通过对史料和地下出土文物的检讨,可以说,吴、楚文化的交流与吴、楚文化的发展相始终。

我们还可以从吴楚文化的门类以及突出成果里看出二者交流、融合的盛况:第一,楚文化的一个优秀成果就是纺织刺绣技术,1982年在湖北江陵的一座小型楚墓里出土了一大批美仑美奂的丝绸刺绣品,震惊了世界,被称为“地下丝绸宝库”。

其实,植桑缫丝、丝织刺绣也是吴文化的一个优良传统。

早在新石器时代,吴地就开始栽桑养蚕和缫丝织帛。

1958年,考古学家在浙江吴兴钱山漾新石器时代遗址出土了一批纺织物残片,它们包括一批麻织品和一些丝织品。

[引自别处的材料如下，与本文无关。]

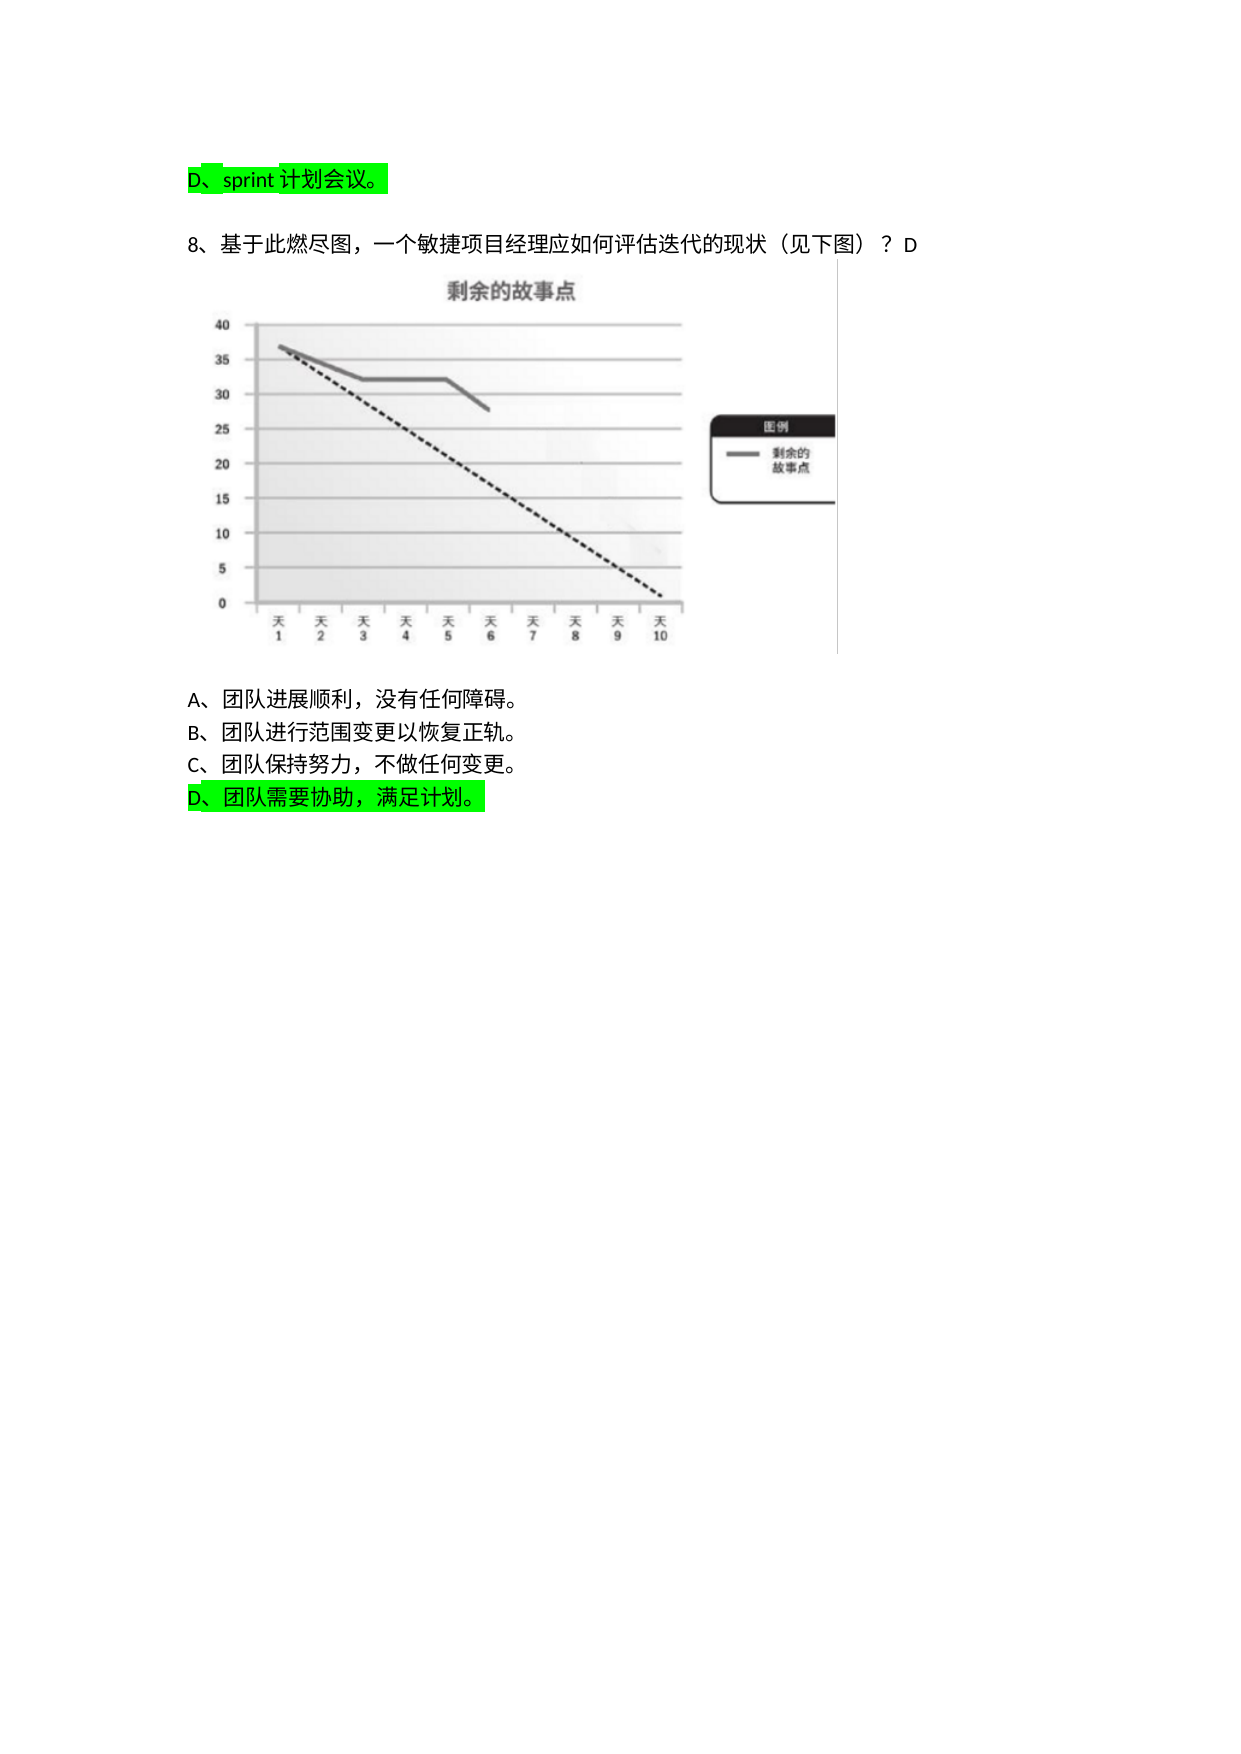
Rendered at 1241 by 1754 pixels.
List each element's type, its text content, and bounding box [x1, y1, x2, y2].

text 8、基于此燃尽图，一个敏捷项目经理应如何评估迭代的现状（见下图） ？D [187, 227, 1053, 682]
text D、团队需要协助，满足计划。 [187, 779, 1053, 812]
picture [187, 259, 839, 654]
text D、sprint 计划会议。 [187, 162, 1053, 194]
text C、团队保持努力，不做任何变更。 [187, 747, 1053, 779]
text A、团队进展顺利，没有任何障碍。 [187, 682, 1053, 714]
text B、团队进行范围变更以恢复正轨。 [187, 714, 1053, 747]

浙江吴兴钱山漾遗址出土的绢片、丝带和丝线等丝织品被盛放在一个竹筐之中,绢片呈黄褐色,已经完全炭化。

丝线、丝带接近炭化程度但仍有一定的韧性。

细丝带宽约0.5厘米,是由30根单纱分10股编织而成的圆形带子。

残绢片经纬密度是每平方厘米48根,是缫而后织的,纤度偏细,主要通过增加经纬纱数以达到绢织物的密度。

这些绢片、丝带和丝线的纤维原料经科学鉴定为家蚕丝,这是我国迄今发现时代最早的丝织物。

钱山漾遗址的年代经碳十四测定,平均值为公元前3000年,即距今5000年左右。

而出自钱山漾遗址的丝、麻织品实物标本,不仅是我国新石器时代考古的重大发现之一,更是我国服饰史、纺织史上空前的发现。

实际上,除了浙江钱山漾遗址,在长江流域下游广袤的区域内,关于植桑、养蚕的考古发现还有不少:1960年、1974年考古工作者两次发掘上海青浦县崧泽遗址,在距今6000年左右的崧泽文化中部文化层里,确认该文化层孢子花粉组合中桑树花粉的比例非常高,反映了当时该遗址四周曾经生长有大片的桑树林。

1973年,在距今6500年前浙江河姆渡遗址第3文化层,出土了1只牙雕小盅,牙雕小盅上面刻有清晰的蚕纹,蚕身上的环节数目,也与家蚕完全相同,这也可视为长江流域居民将野蚕驯化为家蚕的开始;在距今5000年左右的良渚文化吴江梅堰遗址,出土过一件带柄灰陶壶,陶壶腹下部清晰刻有围绕器壁一周的5条蚕纹。

每条蚕头向一致,蚕的头部与身躯与现代家蚕形象酷似,毫无二致。

这说明在良渚文化时期,该地的居民也在从事饲养家蚕。

钱山漾遗址出土的绢片、丝带和丝线等丝织品不仅是世界上已知最早、最完整的丝织品,还是织造最精细、是足以与现代纺织品并肩媲美的纺织品。

吴地是中国丝绸文化的起源地,应该是持论科学、谨严的。

所以,从这一点上说,楚国发达的丝织技术的源头应在吴地。

第二,楚人尚武爱国,墓里出土有大量制作精美的实用兵器。

但是,从楚国早期墓葬中出土的青铜兵器来看,主要是用于车战的戈、矛、戟,其特点长大而锋利。

短兵器如铜剑就出土很少,如河南下寺春秋楚墓所出的剑只有两件;湖北襄阳山湾春秋楚墓所出的剑也只有两件。

由此可见,在春秋时期楚国军队的用剑数量,远远落后于吴越。

进入战国时代,诸侯国之间战争更加频繁,规模更加扩大,和其他国家一样,楚国步兵和骑兵逐渐取代车兵成为战争中的主力,号称“带甲百万”,青铜短剑势必成为将士必备的兵器。

于是,大量精美锐利的青铜剑随之在楚国问世,成为楚国兵器工业的重要成就。

这个成就的取得与楚国向吴越学习先进的铸剑工艺是分不开的。

春秋战国之际的青铜剑,以吴越铸造的最为优秀。